Si uno se toma demasiado en serio los comentarios de políticos y personalidades, termina convencido de que nuestro día a día está plagado de hechos y fenómenos sin parangón en el pasado.
Cualquier cuestión problemática, sea una crisis económica, un escándalo de corrupción o una ola de inseguridad, resulta ser “la mayor de la historia” o, si estamos optimistas, apenas “la mayor de la historia republicana”.
Solemos catalogar a los villanos de turno y los embrollos que causan como “algo nunca antes visto” y, en general, nos gusta dibujar un escenario de permanente decadencia en el que todo el tiempo aseguramos haber “tocado fondo”. Somos capaces de decir, sin ruborizarnos, que enfrentamos “la peor crisis” o que estamos ante “el peor gobierno” ¡de la historia!

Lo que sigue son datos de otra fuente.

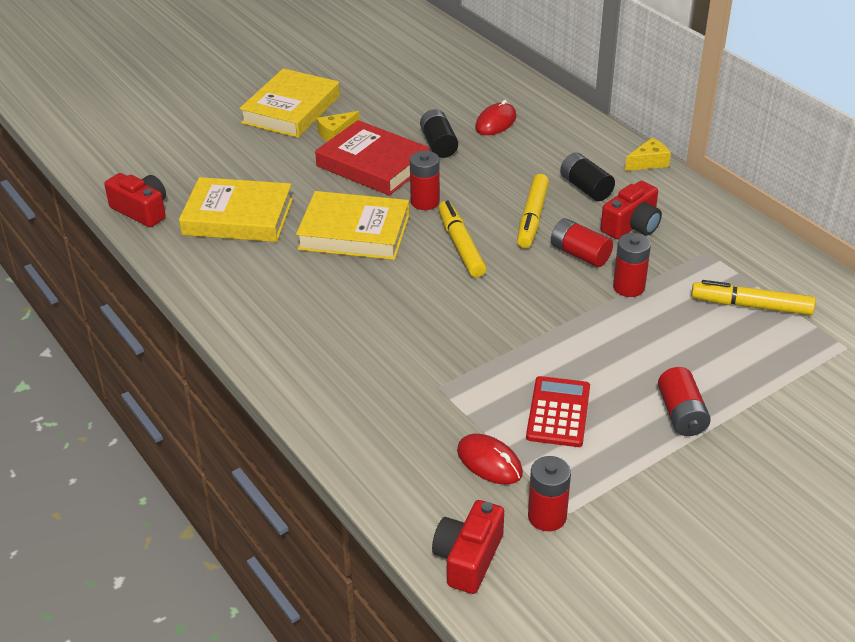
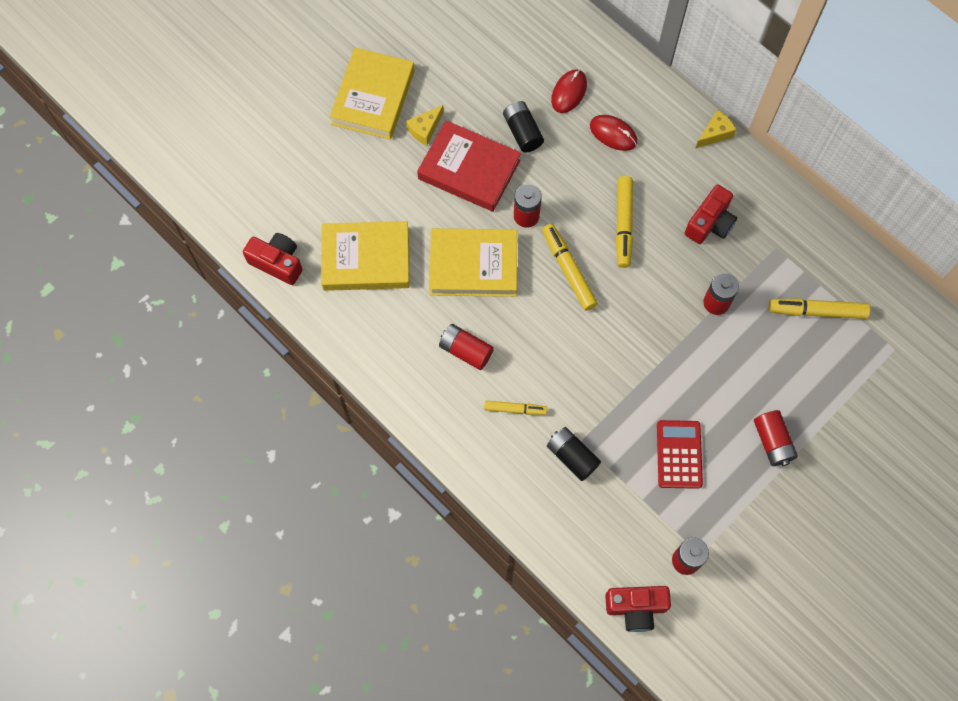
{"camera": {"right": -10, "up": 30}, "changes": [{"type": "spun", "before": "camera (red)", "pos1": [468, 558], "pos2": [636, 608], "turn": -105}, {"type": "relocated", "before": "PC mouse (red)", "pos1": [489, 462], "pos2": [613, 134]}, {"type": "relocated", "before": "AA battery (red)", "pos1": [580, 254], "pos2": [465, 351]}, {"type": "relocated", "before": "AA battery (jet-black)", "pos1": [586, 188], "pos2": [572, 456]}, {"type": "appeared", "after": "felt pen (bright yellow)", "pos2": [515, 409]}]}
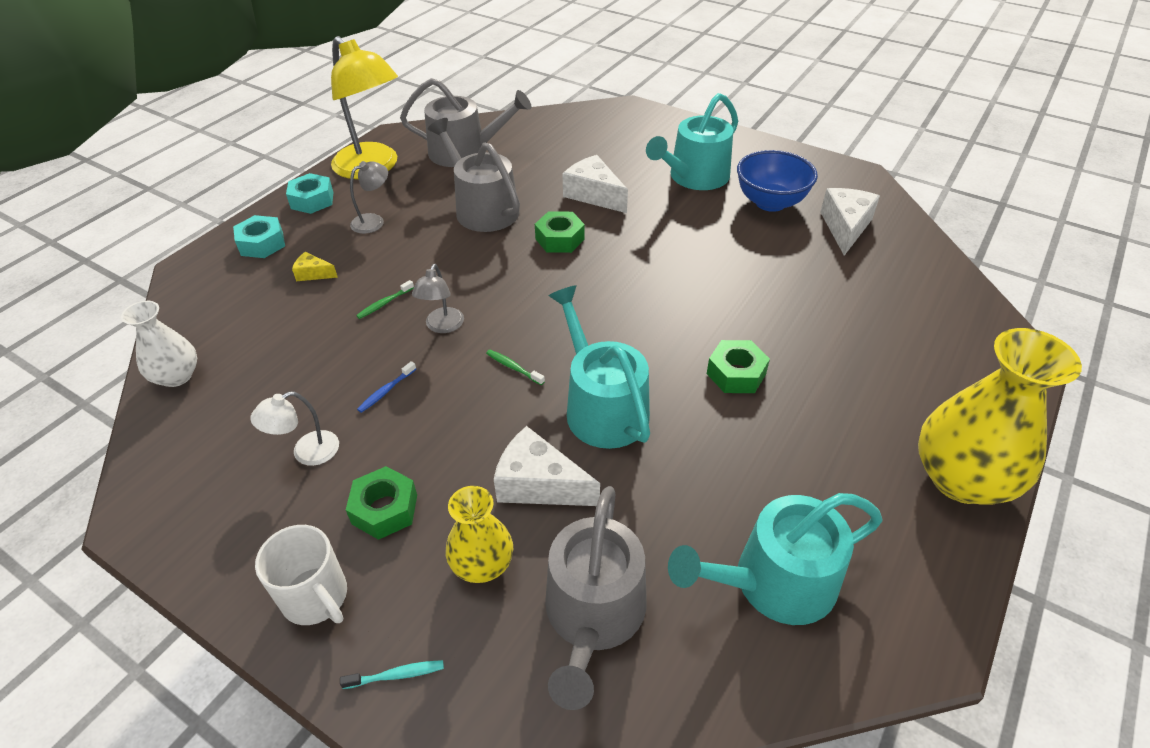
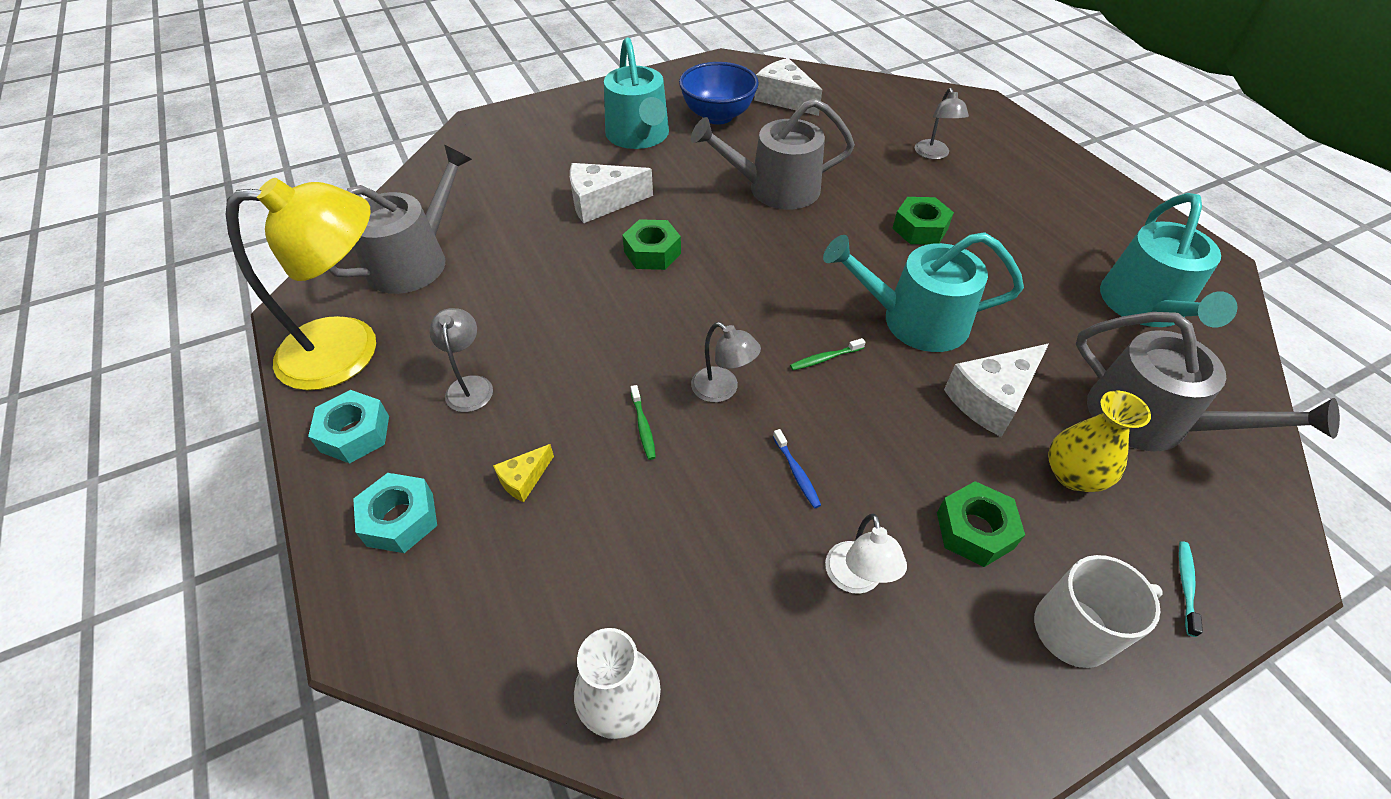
{"camera": {"right": -60, "up": 5}, "changes": [{"type": "relocated", "before": "sprinkling can (grey)", "pos1": [482, 208], "pos2": [775, 189]}, {"type": "missing", "before": "tall vase (bright yellow)", "pos1": [961, 479]}, {"type": "appeared", "after": "reading lamp (grey)", "pos2": [933, 154]}]}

Distintos motivos nos empujan a este comportamiento pueril e improcedente. Hay un inevitable elemento de vanidad generacional que, en esta época de narcisismo, nos lleva a creer que el destino ha reservado para nosotros desafíos únicos que les fueron negados a quienes nos precedieron.
También es una forma de motivarse, de darle un sentido trascendental a los usuales contratiempos que conlleva la existencia. No obstante, el propósito fundamental es muy vil; tanta hipérbole nos permite culpar, recriminar y satanizar con mayor brío a nuestros adversarios y a nuestros obstáculos.
Constituiría un gran avance en la calidad del debate público que exiliemos de nuestro lenguaje expresiones como “la peor de la historia”. Esa costumbre denota una profunda ignorancia sobre el pasado de nuestra especie, que raya en la insolencia, e induce y justifica comportamientos extremos propios de situaciones desesperadas.
Al mejor estilo de ‘Pedrito y el lobo’, si nos acostumbramos a creer que siempre estamos viviendo lo peor de la historia, ¿qué haremos si es que tenemos la mala fortuna de tener que enfrentar en verdad una tragedia de calibre histórico?
Cada vez que uno sienta que está ante el peor momento o desafío jamás registrado, es mejor, en lugar de gritarlo a los cuatro vientos, estudiar un poco el pasado y recibir un baño de humildad.